Return, from the material below, each line in which the word "澎湃早晚报" is present.

[[ Material to process, beginning ]]

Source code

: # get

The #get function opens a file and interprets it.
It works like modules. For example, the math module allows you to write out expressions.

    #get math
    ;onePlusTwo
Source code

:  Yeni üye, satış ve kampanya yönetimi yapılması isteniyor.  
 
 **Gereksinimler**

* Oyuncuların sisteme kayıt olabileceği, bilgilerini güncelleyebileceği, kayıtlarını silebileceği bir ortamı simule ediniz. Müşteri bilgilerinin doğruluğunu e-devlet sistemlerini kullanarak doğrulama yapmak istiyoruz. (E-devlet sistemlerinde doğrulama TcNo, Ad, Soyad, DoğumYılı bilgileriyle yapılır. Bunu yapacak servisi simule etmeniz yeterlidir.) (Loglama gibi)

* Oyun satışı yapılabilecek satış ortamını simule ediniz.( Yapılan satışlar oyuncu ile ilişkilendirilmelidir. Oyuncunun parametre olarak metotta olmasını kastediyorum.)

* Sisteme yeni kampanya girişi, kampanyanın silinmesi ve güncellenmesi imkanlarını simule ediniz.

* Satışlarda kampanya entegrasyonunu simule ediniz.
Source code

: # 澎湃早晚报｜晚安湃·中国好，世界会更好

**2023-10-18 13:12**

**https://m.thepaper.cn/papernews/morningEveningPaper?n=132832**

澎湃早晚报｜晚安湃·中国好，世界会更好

[[ Material to process, end ]]

**Answer area**
: # 澎湃早晚报｜晚安湃·中国好，世界会更好
澎湃早晚报｜晚安湃·中国好，世界会更好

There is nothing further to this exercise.